For years, Amazon shipped books and other products nationwide from a distribution network concentrated in a small number of states. That enabled Amazon to offer tax-free sales to a majority of its U.S. customers and hook them on its website.
In contrast, Amazon's grocery-delivery service offers no such tax advantage over local supermarkets. The perishable nature of its core-product offering requires it to have a distribution center and specialized trucks in every market -- a tough proposition given the grocery industry's razor-thin profit margins and fierce competition.
"It's not like they're pricing things to win market share, which usually is Amazon's M.O.," said Sucharita Mulpuru, an e-commerce analyst at Forrester Research. "The fact that they've been so slow to push it out of Seattle is a testament to how challenging the business model is."
Indeed, some grocery stores, including Safeway, sell groceries online but do not consider it a significant part of their business.
In contrast, Costco Wholesale, which has a fast-growing e-commerce business, ruled out home delivery of fresh foods as too expensive.
"We've looked at home delivery, and we don't think it works. Not with the slim margins we have," said Costco Senior Vice President Joel Benoliel.
Web grocers long have struggled to build a profitable business model. Dot-com pioneer HomeGrocer of Kirkland, Wash., grew to 2,400 employees at 10 U.S. warehouses before it was sold to Webvan for $1.2 billion in 2000.
Webvan later went bankrupt, and Amazon took over the domain name to sell nonperishable food items. Doug Herrington, who worked at Webvan from 1998 to 2001, now is Amazon's vice president of consumables.
Former HomeGrocer CEO Terry Drayton said Amazon approached him in 2006 to lead Fresh, but he turned down the job after a lengthy negotiation.
"I saw them heading into a Webvan-type offering and knew that was a recipe for failure," he said. "Webvan and Fresh viewed themselves as delivery services that happened to sell groceries, not as grocers that happened to be online, like HomeGrocer."

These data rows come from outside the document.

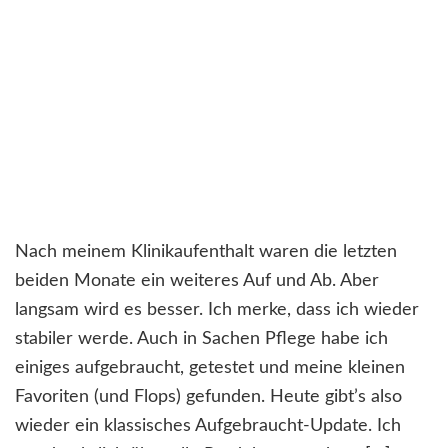
Nach meinem Klinikaufenthalt waren die letzten
beiden Monate ein weiteres Auf und Ab. Aber
langsam wird es besser. Ich merke, dass ich wieder
stabiler werde. Auch in Sachen Pflege habe ich
einiges aufgebraucht, getestet und meine kleinen
Favoriten (und Flops) gefunden. Heute gibt’s also
wieder ein klassisches Aufgebraucht-Update. Ich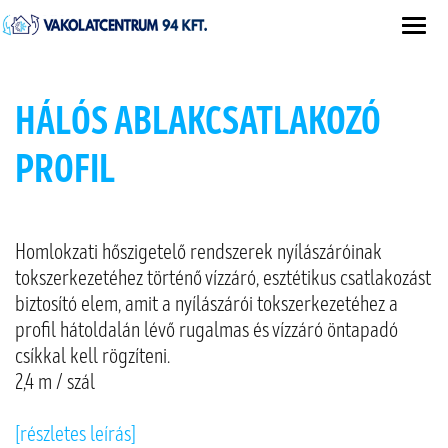
HÁLÓS ABLAKCSATLAKOZÓ
PROFIL
Homlokzati hőszigetelő rendszerek nyílászáróinak
tokszerkezetéhez történő vízzáró, esztétikus csatlakozást
biztosító elem, amit a nyílászárói tokszerkezetéhez a
profil hátoldalán lévő rugalmas és vízzáró öntapadó
csíkkal kell rögzíteni.
2,4 m / szál
[részletes leírás]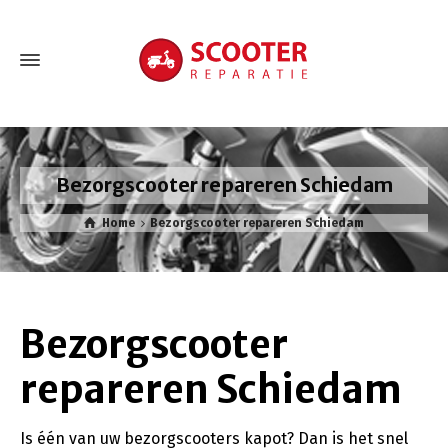
Bezorgscooter repareren Schiedam
Home
Bezorgscooter repareren Schiedam
Bezorgscooter
repareren Schiedam
Is één van uw bezorgscooters kapot? Dan is het snel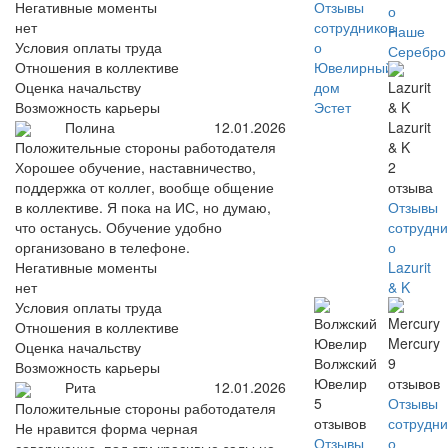
Негативные моменты
Отзывы
о
нет
сотрудников
Наше
Условия оплаты труда
о
Серебро
Отношения в коллективе
Ювелирный
Оценка начальству
дом
Возможность карьеры
Эстет
Полина
12.01.2026
Lazurit
& K
Положительные стороны работодателя
2
Хорошее обучение, наставничество,
отзыва
поддержка от коллег, вообще общение
Отзывы
в коллективе. Я пока на ИС, но думаю,
сотрудни
что останусь. Обучение удобно
о
организовано в телефоне.
Lazurit
Негативные моменты
& K
нет
Условия оплаты труда
Отношения в коллективе
Mercury
Оценка начальству
Волжский
9
Возможность карьеры
Ювелир
отзывов
Рита
12.01.2026
5
Отзывы
Положительные стороны работодателя
отзывов
сотрудни
Не нравится форма черная
Отзывы
о
совершенно, под эти красивые залы не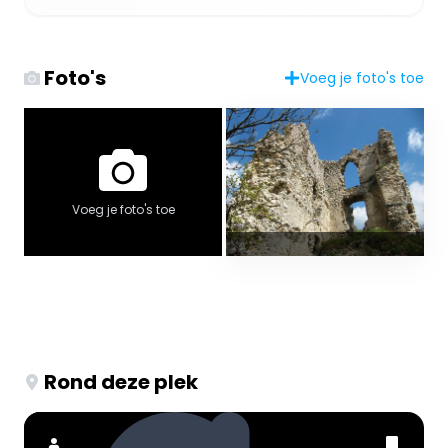
Foto's
Voeg je foto's toe
Voeg je foto's toe
Rond deze plek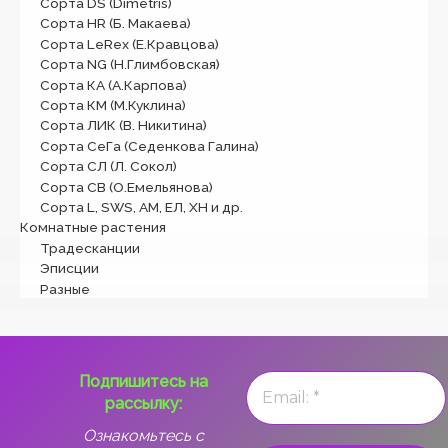
Сорта DS (Dimetris)
Сорта HR (Б. Макаева)
Сорта LeRex (Е.Кравцова)
Сорта NG (Н.Глимбовская)
Сорта КА (А.Карпова)
Сорта КМ (М.Куклина)
Сорта ЛИК (В. Никитина)
Сорта СеГа (Седенкова Галина)
Сорта СЛ (Л. Сокол)
Сорта СВ (О.Емельянова)
Сорта L, SWS, АМ, ЕЛ, ХН и др.
Комнатные растения
Традесканции
Эписции
Разные
Подпишитесь на
рассылку:
Ознакомьтесь с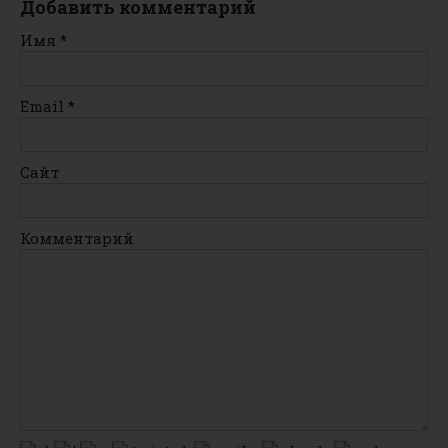
Добавить комментарий
Имя
*
Email
*
Сайт
Комментарий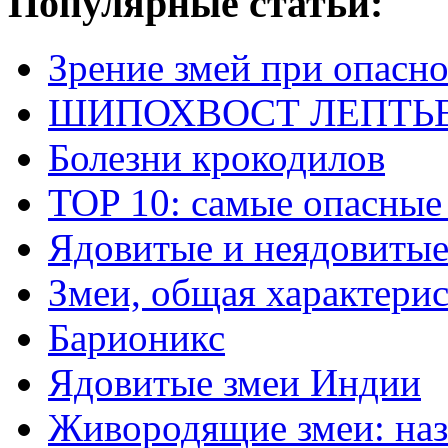
Популярные статьи:
Зрение змей при опасн
ШИПОХВОСТ ЛЕПТЬЕНА 
Болезни крокодилов
TOP 10: самые опасные
Ядовитые и неядовитые
Змеи, общая характери
Барионикс
Ядовитые змеи Индии
Живородящие змеи: наз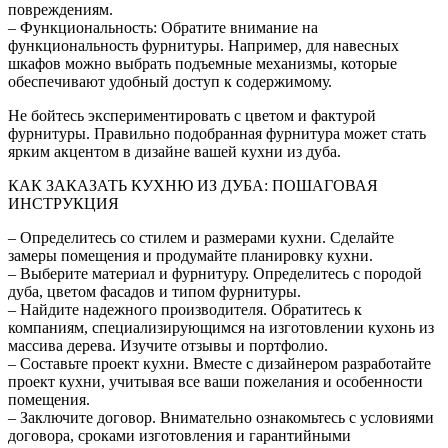
повреждениям.
– Функциональность: Обратите внимание на
функциональность фурнитуры. Например, для навесных
шкафов можно выбрать подъемные механизмы, которые
обеспечивают удобный доступ к содержимому.
Не бойтесь экспериментировать с цветом и фактурой
фурнитуры. Правильно подобранная фурнитура может стать
ярким акцентом в дизайне вашей кухни из дуба.
КАК ЗАКАЗАТЬ КУХНЮ ИЗ ДУБА: ПОШАГОВАЯ
ИНСТРУКЦИЯ
– Определитесь со стилем и размерами кухни. Сделайте
замеры помещения и продумайте планировку кухни.
– Выберите материал и фурнитуру. Определитесь с породой
дуба, цветом фасадов и типом фурнитуры.
– Найдите надежного производителя. Обратитесь к
компаниям, специализирующимся на изготовлении кухонь из
массива дерева. Изучите отзывы и портфолио.
– Составьте проект кухни. Вместе с дизайнером разработайте
проект кухни, учитывая все ваши пожелания и особенности
помещения.
– Заключите договор. Внимательно ознакомьтесь с условиями
договора, сроками изготовления и гарантийными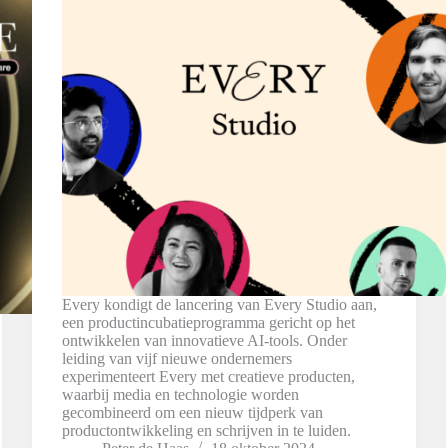
Every kondigt de lancering van Every Studio aan,
een productincubatieprogramma gericht op het
ontwikkelen van innovatieve AI-tools. Onder
leiding van vijf nieuwe ondernemers
experimenteert Every met creatieve producten,
waarbij media en technologie worden
gecombineerd om een nieuw tijdperk van
productontwikkeling en schrijven in te luiden.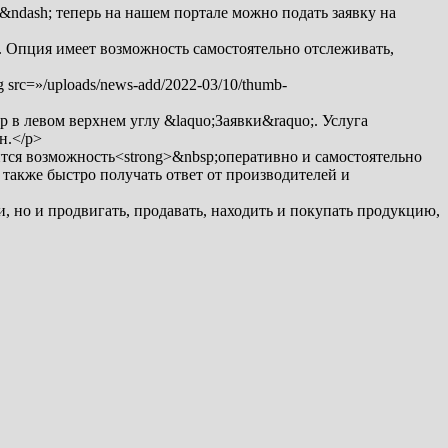
ndash; теперь на нашем портале можно подать заявку на
 Опция имеет возможность самостоятельно отслеживать,
g src=»/uploads/news-add/2022-03/10/thumb-
в левом верхнем углу &laquo;Заявки&raquo;. Услуга
н.</p>
тся возможность<strong>&nbsp;оперативно и самостоятельно
также быстро получать ответ от производителей и
, но и продвигать, продавать, находить и покупать продукцию,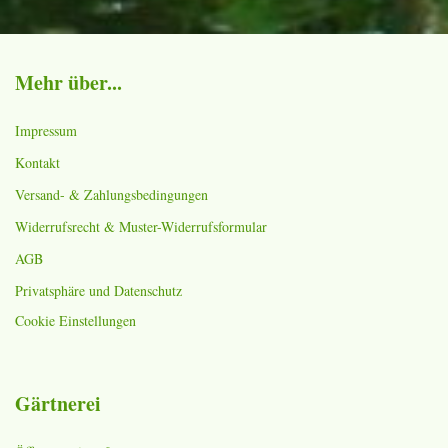
Mehr über...
Impressum
Kontakt
Versand- & Zahlungsbedingungen
Widerrufsrecht & Muster-Widerrufsformular
AGB
Privatsphäre und Datenschutz
Cookie Einstellungen
Gärtnerei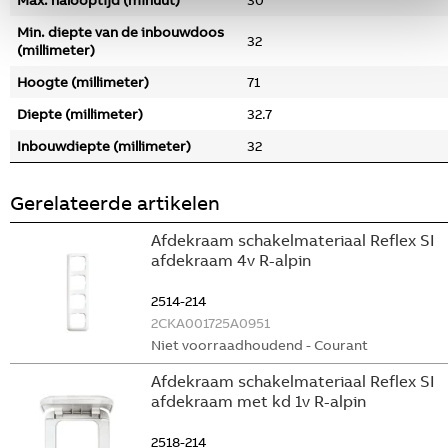
Max. nalooptijd (minuut)
30
Min. diepte van de inbouwdoos
32
(millimeter)
Hoogte (millimeter)
71
Diepte (millimeter)
32.7
Inbouwdiepte (millimeter)
32
Gerelateerde artikelen
Afdekraam schakelmateriaal Reflex SI
afdekraam 4v R-alpin
2514-214
2CKA001725A0951
Niet voorraadhoudend - Courant
Afdekraam schakelmateriaal Reflex SI
afdekraam met kd 1v R-alpin
2518-214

By far, the grocery market represents one of the biggest opportunities in online retail. Research firm IBISWorld estimates that the Internet accounts for only about 2 percent of packaged food sales to U.S. consumers each year.
The firm predicts that over the next five years, online grocery sales will grow at an annual rate of 9.5 percent to $9 billion
as more Americans return to work and use mobile Internet connections to shop while on the go. That compares with an anemic growth rate of 1.2 percent during the economic downturn of the past five years.